Maya la siguió hasta el pequeño baño diseñado para una sola persona y se apretujó contra la pared para que Emily pudiera cerrar la puerta.

—Es simpático —comentó Maya—. El más simpático de todos hasta ahora.

—Pero no vas a ir a comer tarta de manzana con él, ¿eh? —le dijo Emily. Se enroscaba los mechones de su cabello castaño en los dedos para que se viera despeinado. Luego se pintó los labios con cuidado y utilizó un pañuelo de papel como si fuera secante. Las mujeres cruzaron la mirada en el espejo—. Pues claro que os estaba escuchando.

—Puede que vuelva a verlo —dijo Maya—. Pero tengo que conducir…

—Ajá —Emily se inclinó hacia Maya y le pintó los labios—. Así está mejor —anunció.

—Si me lo pide le daré mi número, ¿de acuerdo?

Emily se encogió de hombros, pero Maya vio que estaba contenta.

—¿Maya? —Emily la llamó cuando ya se había dado la vuelta para salir—. Quizá ha llegado el momento de que nos ayudes a tener un bebé. —Sus ojos verdes estaban llorosos—. Me refiero a lo de Filadelfia y las inyecciones de esperma. Quizá ha llegado el momento, ¿sabes?
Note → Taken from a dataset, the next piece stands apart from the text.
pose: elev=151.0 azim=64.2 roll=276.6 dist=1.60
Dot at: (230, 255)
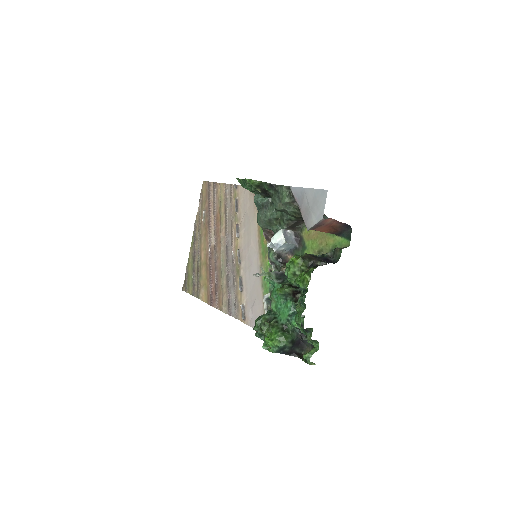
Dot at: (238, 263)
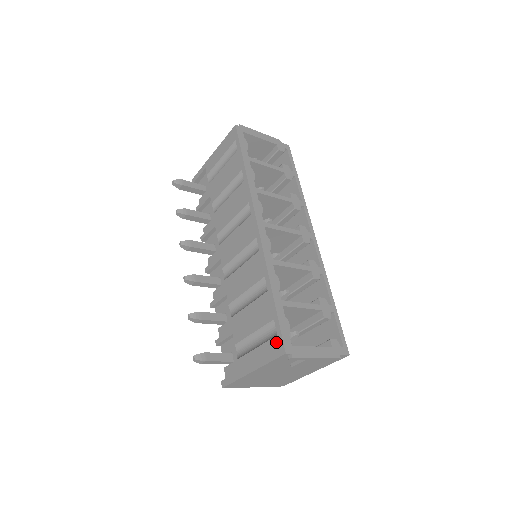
Maya le puso la mano en el brazo y respondió:

—El lunes hay una noche orientativa. ¿Por qué no venís Michael y tú para informaros? Sin compromiso.

Emily se enjugó las lágrimas de los ojos y asintió.
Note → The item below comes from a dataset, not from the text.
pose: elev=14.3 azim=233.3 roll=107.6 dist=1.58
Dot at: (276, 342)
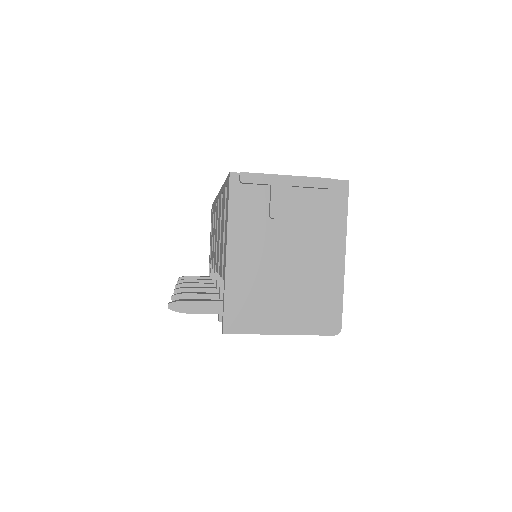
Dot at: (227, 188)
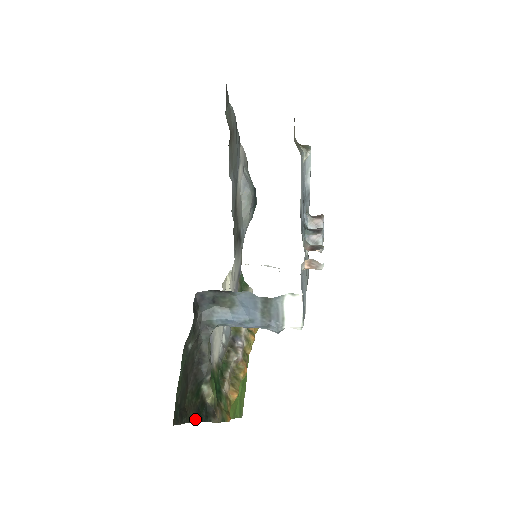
Una vez más, detuvo a Maya cuando ésta se disponía a salir.

—¿Alguna vez has pensado en hacerlo? —le preguntó.

Maya frunció el ceño.

—Adoptar un bebé —aclaró Emily. Hacía casi cinco años que eran amigas, desde que se habían conocido en el concierto de Lucinda Williams en el club Lupo’s Heartbreak Hotel de Providence.
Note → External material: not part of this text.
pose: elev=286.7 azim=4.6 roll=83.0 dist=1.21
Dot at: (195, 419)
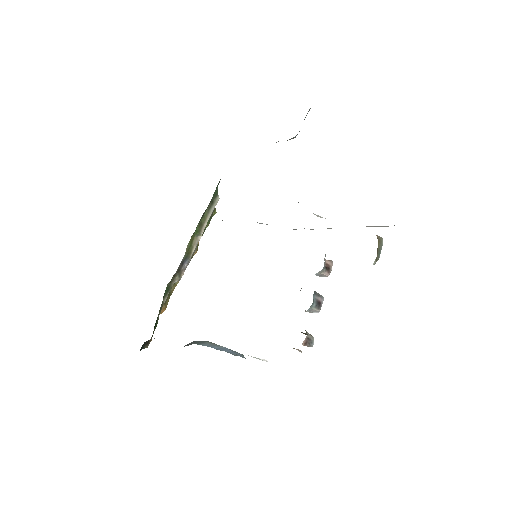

Aquella noche estaban sentadas una al lado de la otra y se habían reído de cómo las dos cantaban las canciones por lo bajo, de cómo ambas habían llorado cuando cantó Passionate Kisses. Eso fue antes de que Emily se casara con Michael, y las dos mujeres habían acabado intimando después de algunas cenas en el restaurante New Rivers y de pasar las tardes del sábado viendo dos o tres películas seguidas. Aun así, Emily le hizo la pregunta con vacilación.

El baño era tan pequeño que sus cuerpos se rozaban levemente. Maya percibía el olor floral de un producto de limpieza y un débil tufillo a laca.

Emily era su mejor amiga, pero Maya no podía decirle que una vez, cuando abrió la agencia de adopción Red Thread, había rellenado todos los formularios para adoptar un bebé, pero que había acabado echándose atrás al imaginar las preguntas que le harían sobre su pasado. En alguna parte había constancia de todo. Había tenido el caso de una familia a la que se le había negado la adopción por un cargo de conducción bajo la influencia del alcohol en la época de la universidad y a otra por un cargo de hurto ocurrido en la adolescencia.

Maya dijo que no con la cabeza.

Emily le escudriñó el semblante un momento, como si supiera que Maya estaba mintiendo.

—Quizá algún día —dijo al fin Emily.

—Me alegro de que vayas a hacerlo —respondió Maya, aliviada por conseguir desviar la conversación de sí misma.